Cette série est introduite par trois articles figurant dans cette livraison. Le premier, de Gérard Klein, montre la multiplicité des œuvres d’anticipation et de science-fiction en nous initiant aux termes d’utopie, de dystopie et d’uchronie. Il brosse un panorama des principales œuvres d’anticipation publiées notamment depuis le XIXe siècle, en soulignant combien leurs auteurs, souvent férus de science, contrairement à une idée fort répandue, s’efforcent – comme H.G. Wells l’écrit – d’élaborer, non une pure fiction, mais « une ébauche hypothétique, mais aussi peu fantaisiste que possible, de la façon dont iront les choses en ce monde au XXe siècle ». Et Gérard Klein ne manque pas de souligner l’extraordinaire clairvoyance de certaines de ces œuvres qui souvent montrent les espoirs mais aussi les craintes que peut inspirer le progrès technique.

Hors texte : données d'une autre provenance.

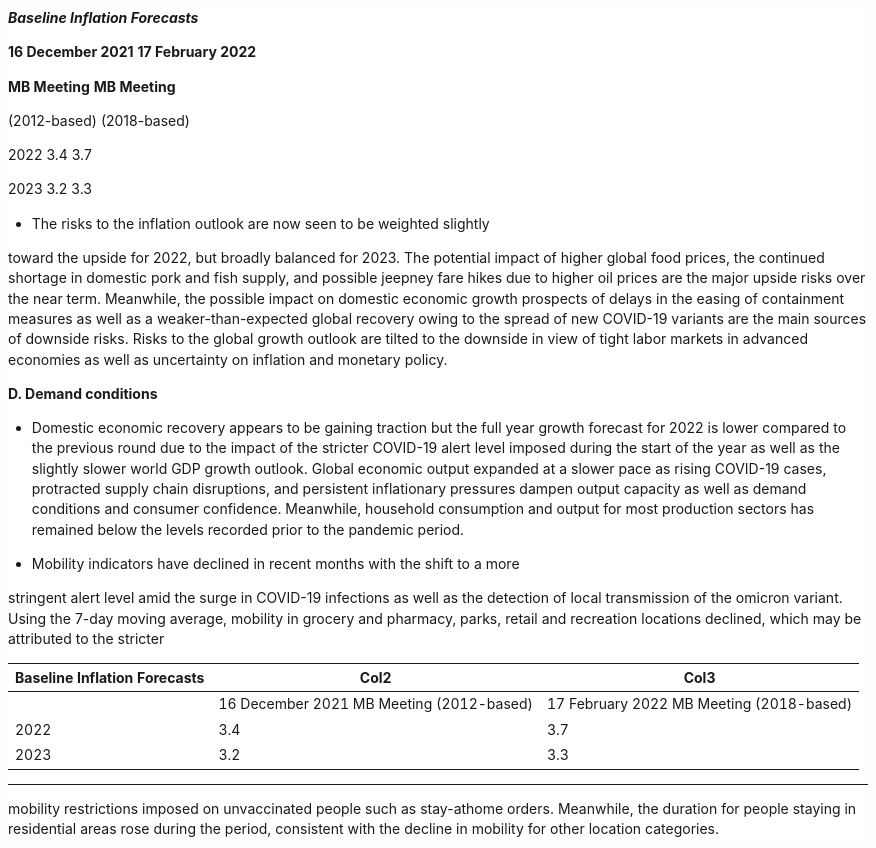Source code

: **_Baseline Inflation Forecasts_**

**16 December 2021** **17 February 2022**

**MB Meeting** **MB Meeting**

(2012-based) (2018-based)

2022 3.4 3.7

2023 3.2 3.3

  - The risks to the inflation outlook are now seen to be weighted slightly

toward the upside for 2022, but broadly balanced for 2023. The potential
impact of higher global food prices, the continued shortage in domestic
pork and fish supply, and possible jeepney fare hikes due to higher oil
prices are the major upside risks over the near term. Meanwhile, the
possible impact on domestic economic growth prospects of delays in the
easing of containment measures as well as a weaker-than-expected global
recovery owing to the spread of new COVID-19 variants are the main
sources of downside risks. Risks to the global growth outlook are tilted to
the downside in view of tight labor markets in advanced economies as well
as uncertainty on inflation and monetary policy.

**D. Demand conditions**

  - Domestic economic recovery appears to be gaining traction but the full
year growth forecast for 2022 is lower compared to the previous round due
to the impact of the stricter COVID-19 alert level imposed during the start
of the year as well as the slightly slower world GDP growth outlook. Global
economic output expanded at a slower pace as rising COVID-19 cases,
protracted supply chain disruptions, and persistent inflationary pressures
dampen output capacity as well as demand conditions and consumer
confidence. Meanwhile, household consumption and output for most
production sectors has remained below the levels recorded prior to the
pandemic period.

  - Mobility indicators have declined in recent months with the shift to a more

stringent alert level amid the surge in COVID-19 infections as well as the
detection of local transmission of the omicron variant. Using the 7-day
moving average, mobility in grocery and pharmacy, parks, retail and
recreation locations declined, which may be attributed to the stricter

|Baseline Inflation Forecasts|Col2|Col3|
|---|---|---|
||16 December 2021 MB Meeting (2012-based)|17 February 2022 MB Meeting (2018-based)|
|2022|3.4|3.7|
|2023|3.2|3.3|


-----

mobility restrictions imposed on unvaccinated people such as stay-athome orders. Meanwhile, the duration for people staying in residential
areas rose during the period, consistent with the decline in mobility for
other location categories.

Le deuxième article, signé de Yannick Rumpala, s’inscrit dans la droite ligne de celle tracée par Gérard Klein puisqu’il montre comment la science-fiction nous invite à explorer des trajectoires résolument en rupture par rapport aux tendances aujourd’hui observables, et à découvrir ainsi des mondes alternatifs que le prospectiviste n’aurait peut-être pas l’audace d’imaginer. La liberté littéraire permet de déconstruire nos représentations et, dès lors, d’explorer d’autres mondes et formes de société que ceux que nous connaissons, explique l’auteur en illustrant son propos de nombreux exemples.
Enfin, l’article de Corinne Gendron et René Audet souligne combien la science-fiction peut être « un laboratoire non seulement pour penser le futur mais aussi questionner le présent ». Au travers de six scénarios poussés à l’extrême, il montre l’éventail des possibles, du pire – « les humains doivent quitter la planète » (dystopie) – au meilleur – « le mythe de Gaïa revisité » (utopie). Le procédé est indéniablement efficace, non pour nous faire pleurer ou nous bercer d’illusions, mais pour nous mettre devant nos responsabilités. Somme toute, l’objectif des auteurs auxquels C. Gendron et R. Audet se réfèrent n’est pas si différent de certains scénarios de prospective…
Qu’ont en commun ces différentes œuvres de science-fiction et les travaux de prospective, hormis l’audace dont font preuve leurs auteurs et le fait que, plutôt qu’explorer plusieurs futurs possibles, ils décrivent généralement un seul futur sans pour autant prétendre qu’il est inéluctable ? Ils mettent en effet en scène ce qui pourrait advenir « si… », comme nous le faisons en prospective. N’y a-t-il pas cependant une différence tenant au fait que les auteurs de science-fiction accordent à la dynamique des sciences et des techniques un rôle déterminant au regard de l’avenir de nos sociétés, alors qu’en prospective, nous serions plus enclins à considérer que l’avenir dépendra davantage du pouvoir d’anticipation des hommes, de leurs rêves et de leurs capacités à les réaliser ?
[1] Jadis dénommée « prospective normative ».